*** INPUT RECORDS
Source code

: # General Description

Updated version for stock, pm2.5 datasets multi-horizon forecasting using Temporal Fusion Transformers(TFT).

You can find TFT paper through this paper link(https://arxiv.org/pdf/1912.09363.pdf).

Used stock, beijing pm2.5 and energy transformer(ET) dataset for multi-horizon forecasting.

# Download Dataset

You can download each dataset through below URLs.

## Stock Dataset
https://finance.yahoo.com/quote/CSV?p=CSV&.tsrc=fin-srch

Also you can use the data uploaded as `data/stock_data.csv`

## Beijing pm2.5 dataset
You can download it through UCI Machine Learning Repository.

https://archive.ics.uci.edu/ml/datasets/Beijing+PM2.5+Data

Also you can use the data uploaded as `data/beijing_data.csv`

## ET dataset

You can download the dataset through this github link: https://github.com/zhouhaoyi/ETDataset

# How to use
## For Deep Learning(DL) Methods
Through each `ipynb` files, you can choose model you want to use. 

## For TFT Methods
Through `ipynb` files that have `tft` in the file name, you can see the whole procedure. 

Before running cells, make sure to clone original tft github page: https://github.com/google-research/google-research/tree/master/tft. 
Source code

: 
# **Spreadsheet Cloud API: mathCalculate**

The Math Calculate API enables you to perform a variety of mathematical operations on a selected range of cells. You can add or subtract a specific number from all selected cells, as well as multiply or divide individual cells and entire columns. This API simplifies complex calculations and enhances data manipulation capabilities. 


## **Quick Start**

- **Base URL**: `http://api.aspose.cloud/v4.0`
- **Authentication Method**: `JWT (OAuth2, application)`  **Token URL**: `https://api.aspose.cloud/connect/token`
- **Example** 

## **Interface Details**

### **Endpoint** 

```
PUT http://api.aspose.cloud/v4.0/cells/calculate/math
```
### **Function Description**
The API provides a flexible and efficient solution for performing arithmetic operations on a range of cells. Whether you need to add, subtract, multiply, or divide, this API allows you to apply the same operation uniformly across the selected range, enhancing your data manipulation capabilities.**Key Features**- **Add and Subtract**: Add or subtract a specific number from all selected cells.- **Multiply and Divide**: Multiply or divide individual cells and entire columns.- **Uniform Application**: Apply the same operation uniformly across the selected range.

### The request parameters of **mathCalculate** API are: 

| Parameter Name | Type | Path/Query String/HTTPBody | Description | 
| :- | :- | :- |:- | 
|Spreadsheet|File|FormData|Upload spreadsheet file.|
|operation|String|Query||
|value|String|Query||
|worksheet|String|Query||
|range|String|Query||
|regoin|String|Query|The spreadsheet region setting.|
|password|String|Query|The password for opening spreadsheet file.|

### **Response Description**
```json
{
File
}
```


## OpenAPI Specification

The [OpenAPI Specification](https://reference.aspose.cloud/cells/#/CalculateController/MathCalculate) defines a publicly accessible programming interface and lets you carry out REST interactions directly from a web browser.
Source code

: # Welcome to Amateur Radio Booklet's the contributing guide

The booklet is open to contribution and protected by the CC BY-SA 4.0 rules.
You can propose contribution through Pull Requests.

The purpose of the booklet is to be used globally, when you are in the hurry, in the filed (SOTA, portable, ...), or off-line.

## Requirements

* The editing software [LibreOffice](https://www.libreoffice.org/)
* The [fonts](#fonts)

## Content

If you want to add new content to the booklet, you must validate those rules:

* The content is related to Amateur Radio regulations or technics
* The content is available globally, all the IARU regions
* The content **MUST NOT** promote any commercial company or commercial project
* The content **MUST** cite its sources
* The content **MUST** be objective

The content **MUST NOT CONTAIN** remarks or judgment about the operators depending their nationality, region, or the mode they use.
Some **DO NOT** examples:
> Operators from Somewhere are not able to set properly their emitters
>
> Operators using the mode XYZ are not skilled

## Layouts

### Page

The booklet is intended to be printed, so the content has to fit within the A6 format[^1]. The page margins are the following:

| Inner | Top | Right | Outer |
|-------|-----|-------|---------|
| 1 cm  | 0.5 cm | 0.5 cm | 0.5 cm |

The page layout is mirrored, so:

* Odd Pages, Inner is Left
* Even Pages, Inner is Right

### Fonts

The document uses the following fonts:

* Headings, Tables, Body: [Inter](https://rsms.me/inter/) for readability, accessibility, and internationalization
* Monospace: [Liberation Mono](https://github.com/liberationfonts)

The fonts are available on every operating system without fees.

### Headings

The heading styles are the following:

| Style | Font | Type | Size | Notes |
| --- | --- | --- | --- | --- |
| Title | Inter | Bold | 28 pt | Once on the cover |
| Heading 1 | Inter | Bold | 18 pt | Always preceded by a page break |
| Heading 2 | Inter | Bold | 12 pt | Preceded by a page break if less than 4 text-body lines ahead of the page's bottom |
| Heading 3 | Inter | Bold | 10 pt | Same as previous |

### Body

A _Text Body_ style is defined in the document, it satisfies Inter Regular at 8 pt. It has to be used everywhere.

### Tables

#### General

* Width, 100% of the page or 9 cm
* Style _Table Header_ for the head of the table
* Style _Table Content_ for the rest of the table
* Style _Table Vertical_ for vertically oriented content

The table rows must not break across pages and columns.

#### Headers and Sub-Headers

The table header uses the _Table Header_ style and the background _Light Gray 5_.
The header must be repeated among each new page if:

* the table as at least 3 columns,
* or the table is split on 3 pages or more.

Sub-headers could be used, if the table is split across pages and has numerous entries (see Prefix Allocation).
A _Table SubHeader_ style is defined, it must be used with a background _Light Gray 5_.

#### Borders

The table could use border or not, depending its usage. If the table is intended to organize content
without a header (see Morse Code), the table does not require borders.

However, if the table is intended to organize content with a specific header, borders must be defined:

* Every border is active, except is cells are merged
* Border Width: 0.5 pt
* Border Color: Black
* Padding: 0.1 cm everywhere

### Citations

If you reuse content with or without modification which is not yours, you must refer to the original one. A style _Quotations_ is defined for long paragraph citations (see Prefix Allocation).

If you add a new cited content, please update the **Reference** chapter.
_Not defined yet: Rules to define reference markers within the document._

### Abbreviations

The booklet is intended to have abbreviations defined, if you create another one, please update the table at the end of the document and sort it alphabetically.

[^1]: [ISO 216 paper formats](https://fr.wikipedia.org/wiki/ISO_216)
******
### WHAT YOU WILL DO
Report the number of lines in the listing that hold the string "Description", and nothing else.

### ANSWER SECTION
4